I've noticed that in Kaggle competitions, the RMSLE metric is used frequently instead of the RMSE.
This request is to add the RMSLE metric to the existing
extended_forecast_accuracy_metric_set
function in the yardstick-metric-sets.R script.Julia Silge has a specific blog on the code to create this particular metric (see https://juliasilge.com/blog/nyc-airbnb/)
Code (very similar to
maape
code):`library(rlang)
rmsle_vec <- function(truth, estimate, na_rm = TRUE, ...) { rmsle_impl <- function(truth, estimate) { sqrt(mean((log(truth + 1) - log(estimate + 1))^2)) }
metric_vec_template( metric_impl = rmsle_impl, truth = truth, estimate = estimate, na_rm = na_rm, cls = "numeric", ... ) }
rmsle <- function(data, ...) { UseMethod("rmsle") } rmsle <- new_numeric_metric(rmsle, direction = "minimize")
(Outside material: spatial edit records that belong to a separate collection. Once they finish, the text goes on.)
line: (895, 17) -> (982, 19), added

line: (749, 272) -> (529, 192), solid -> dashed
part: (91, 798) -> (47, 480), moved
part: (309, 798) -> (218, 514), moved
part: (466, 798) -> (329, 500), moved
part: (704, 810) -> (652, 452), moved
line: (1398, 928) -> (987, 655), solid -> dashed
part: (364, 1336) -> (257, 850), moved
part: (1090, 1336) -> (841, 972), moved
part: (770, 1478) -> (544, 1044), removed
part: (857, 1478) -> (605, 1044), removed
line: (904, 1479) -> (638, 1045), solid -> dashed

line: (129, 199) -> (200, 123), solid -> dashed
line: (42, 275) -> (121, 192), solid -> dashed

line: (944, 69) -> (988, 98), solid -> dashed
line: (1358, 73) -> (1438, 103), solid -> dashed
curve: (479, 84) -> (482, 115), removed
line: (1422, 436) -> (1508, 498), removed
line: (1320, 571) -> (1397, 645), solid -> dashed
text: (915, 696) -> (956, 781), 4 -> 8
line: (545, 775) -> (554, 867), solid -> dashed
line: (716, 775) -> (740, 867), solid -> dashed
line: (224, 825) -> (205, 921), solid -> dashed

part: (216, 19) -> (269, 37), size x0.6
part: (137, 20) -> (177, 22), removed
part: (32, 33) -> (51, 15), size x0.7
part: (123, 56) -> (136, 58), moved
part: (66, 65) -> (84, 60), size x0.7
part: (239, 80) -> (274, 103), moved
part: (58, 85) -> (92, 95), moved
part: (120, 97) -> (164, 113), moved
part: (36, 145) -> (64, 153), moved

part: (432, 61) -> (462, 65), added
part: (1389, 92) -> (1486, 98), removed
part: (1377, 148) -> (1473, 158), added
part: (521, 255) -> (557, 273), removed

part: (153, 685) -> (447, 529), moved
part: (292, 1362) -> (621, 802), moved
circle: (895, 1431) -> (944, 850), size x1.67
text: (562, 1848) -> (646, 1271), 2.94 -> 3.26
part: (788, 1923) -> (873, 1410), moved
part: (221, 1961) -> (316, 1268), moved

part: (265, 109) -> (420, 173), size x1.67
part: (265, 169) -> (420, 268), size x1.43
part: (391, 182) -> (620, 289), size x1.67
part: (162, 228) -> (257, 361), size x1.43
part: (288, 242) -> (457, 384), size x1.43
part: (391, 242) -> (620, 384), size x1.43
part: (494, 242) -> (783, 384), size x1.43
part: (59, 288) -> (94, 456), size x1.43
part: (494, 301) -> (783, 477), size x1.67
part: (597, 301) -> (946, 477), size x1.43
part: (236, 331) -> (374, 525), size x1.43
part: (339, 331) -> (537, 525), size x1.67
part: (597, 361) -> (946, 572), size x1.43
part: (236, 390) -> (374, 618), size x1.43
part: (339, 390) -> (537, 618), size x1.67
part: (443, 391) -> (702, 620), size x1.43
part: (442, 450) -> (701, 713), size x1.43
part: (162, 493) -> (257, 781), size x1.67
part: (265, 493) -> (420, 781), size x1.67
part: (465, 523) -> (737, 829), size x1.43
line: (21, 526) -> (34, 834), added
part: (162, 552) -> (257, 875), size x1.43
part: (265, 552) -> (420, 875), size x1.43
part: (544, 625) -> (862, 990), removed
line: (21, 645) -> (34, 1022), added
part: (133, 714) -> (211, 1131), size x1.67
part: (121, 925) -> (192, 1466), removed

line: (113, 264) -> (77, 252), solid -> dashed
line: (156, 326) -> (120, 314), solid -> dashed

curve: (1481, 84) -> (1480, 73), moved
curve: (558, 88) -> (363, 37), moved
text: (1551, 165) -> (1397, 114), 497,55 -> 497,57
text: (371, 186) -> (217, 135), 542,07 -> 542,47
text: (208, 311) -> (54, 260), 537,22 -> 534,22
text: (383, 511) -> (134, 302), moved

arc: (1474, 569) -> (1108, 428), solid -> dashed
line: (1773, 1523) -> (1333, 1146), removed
rmsle.data.frame <- function(data, truth, estimate, na_rm = TRUE, ...) { metric_summarizer( metric_nm = "rmsle", metric_fn = rmsle_vec, data = data, truth = !!enquo(truth), estimate = !!enquo(estimate), na_rm = na_rm, ... ) }`
I can volunteer to add this code to the script.
Thanks for the attention and consideration to the request.